“Old Butler” – Gone but not forgotten

By the year 1948 the town of Butler, Tennessee had grown into a thriving farming community of 600 people. “Old Butler” was much like any other small town in America of that era. There were all the regular businesses one would expect to find in a growing town – 5o of them in fact – as well as two schools, a Masonic lodge and a couple of churches. But Butler had one big problem: high water.

Butler’s location at the confluence of Roan Creek and the Elk River (which formed the Watauga River) left the town prone to devastating floods, and the residents endured a number of them over the span of the town’s history. In 1942, the Tennessee Valley Authority began construction on Watauga Dam as part of a massive project that was developed with the goal of controlling the raging floodwaters of the region’s waterways.

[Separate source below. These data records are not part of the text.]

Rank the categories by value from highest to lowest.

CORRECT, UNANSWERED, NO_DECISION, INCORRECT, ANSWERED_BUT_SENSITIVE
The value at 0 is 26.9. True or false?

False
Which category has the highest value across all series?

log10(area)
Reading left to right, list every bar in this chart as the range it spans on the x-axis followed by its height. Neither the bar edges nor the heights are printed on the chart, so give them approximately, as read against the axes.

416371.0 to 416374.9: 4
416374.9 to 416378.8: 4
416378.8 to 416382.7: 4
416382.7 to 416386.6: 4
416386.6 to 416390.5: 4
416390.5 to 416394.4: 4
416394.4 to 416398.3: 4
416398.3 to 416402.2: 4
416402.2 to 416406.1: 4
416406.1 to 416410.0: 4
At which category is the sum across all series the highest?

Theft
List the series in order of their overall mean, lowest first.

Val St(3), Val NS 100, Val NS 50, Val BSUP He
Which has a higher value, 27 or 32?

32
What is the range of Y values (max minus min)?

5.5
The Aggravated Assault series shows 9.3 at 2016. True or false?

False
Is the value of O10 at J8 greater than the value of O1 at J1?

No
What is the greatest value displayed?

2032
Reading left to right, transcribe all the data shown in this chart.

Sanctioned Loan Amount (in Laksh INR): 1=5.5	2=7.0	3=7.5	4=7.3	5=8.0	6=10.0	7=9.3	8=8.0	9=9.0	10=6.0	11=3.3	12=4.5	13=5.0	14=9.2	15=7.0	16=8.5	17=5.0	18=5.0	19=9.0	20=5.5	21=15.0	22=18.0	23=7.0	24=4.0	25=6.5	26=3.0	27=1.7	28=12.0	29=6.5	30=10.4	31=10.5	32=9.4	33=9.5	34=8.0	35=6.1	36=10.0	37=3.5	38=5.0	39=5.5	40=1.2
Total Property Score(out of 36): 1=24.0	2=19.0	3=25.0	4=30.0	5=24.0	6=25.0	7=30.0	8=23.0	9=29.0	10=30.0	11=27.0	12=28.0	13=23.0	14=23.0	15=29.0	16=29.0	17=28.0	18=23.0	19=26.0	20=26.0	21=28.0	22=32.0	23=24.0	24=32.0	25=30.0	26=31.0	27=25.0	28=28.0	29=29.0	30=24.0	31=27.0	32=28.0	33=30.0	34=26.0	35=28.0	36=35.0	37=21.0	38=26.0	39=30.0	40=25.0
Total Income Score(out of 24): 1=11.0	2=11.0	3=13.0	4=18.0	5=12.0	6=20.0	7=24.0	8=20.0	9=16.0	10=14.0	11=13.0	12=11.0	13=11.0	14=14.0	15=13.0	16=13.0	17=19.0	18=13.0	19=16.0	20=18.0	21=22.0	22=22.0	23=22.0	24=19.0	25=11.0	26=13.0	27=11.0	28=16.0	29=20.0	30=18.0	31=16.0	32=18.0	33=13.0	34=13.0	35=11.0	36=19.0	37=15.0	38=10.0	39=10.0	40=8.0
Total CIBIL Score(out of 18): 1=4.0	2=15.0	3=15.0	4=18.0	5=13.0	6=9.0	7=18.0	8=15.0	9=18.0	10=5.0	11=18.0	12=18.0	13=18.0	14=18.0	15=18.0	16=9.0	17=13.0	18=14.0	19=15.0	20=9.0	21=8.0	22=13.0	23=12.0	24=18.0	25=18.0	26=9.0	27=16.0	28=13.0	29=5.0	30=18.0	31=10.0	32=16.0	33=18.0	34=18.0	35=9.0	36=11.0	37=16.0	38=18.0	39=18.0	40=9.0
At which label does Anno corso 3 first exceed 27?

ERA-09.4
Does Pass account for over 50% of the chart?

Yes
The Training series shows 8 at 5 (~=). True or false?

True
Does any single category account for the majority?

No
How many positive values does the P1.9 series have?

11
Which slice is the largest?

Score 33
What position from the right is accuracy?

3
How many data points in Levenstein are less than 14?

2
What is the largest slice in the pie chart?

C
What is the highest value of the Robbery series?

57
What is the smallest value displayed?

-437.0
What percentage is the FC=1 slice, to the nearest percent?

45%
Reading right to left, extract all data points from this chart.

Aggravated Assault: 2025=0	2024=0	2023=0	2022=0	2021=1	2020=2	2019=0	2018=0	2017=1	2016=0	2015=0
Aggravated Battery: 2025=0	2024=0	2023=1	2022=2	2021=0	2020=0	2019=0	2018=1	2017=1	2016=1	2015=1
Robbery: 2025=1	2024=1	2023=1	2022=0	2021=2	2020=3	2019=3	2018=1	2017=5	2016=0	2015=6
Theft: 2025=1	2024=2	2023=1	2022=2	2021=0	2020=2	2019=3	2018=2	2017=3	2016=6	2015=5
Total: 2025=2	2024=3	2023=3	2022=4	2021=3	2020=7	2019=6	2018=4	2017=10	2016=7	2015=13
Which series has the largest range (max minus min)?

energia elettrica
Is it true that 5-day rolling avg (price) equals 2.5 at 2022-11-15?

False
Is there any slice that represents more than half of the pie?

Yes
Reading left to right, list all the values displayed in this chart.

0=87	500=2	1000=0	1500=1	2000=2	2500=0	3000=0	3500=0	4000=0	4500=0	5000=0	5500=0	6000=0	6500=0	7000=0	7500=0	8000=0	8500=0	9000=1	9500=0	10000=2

The TVA built several dams in the region, resulting of course in several lakes. But there was something quite unique about the reservoir that would soon be known as Watauga Lake: once the dam was finished in 1948, the waters rising behind it would completely inundate the town of Butler!

In preparation for the impending deluge, the entire town was re-located to higher ground. This turned out to be quite a massive project in its own right, one that ended up requiring the rebuilding of some 125 homes as well as the businesses and other structures mentioned above. They also had to construct 55 miles of new roads, three new bridges and 66 miles of utility lines. Then, to cap it all off, they had to relocate 1,281 graves!

But move the town they did, and the residents of “new” Butler are doing quite well here in the 21st century. Old Butler still exists much as it did before the rising waters of the Watauga engulfed it, and in 1983 the “locals” got a chance to see it in all its well-preserved glory when the TVA drew down the water in the lake to allow for a thorough inspection of the dam. But when that task was finished, the dam’s gate was closed and the waters rose once again, inundating Old Butler as they had so many years before.

Although the original town of Butler, Tennessee still lies beneath the waters of the Watauga, it will be 2013 before it sees the light of day again (when the TVA performs the next scheduled drawdown of the lake). In 1948 the citizens of Butler had to say goodbye to their homes, their schools, their churches…in effect they had to say goodbye to the lives they had lived on the banks of the newly born Watauga River. But they took with them lots of photographs, and even more precious memories of the town that they had “lost” forever.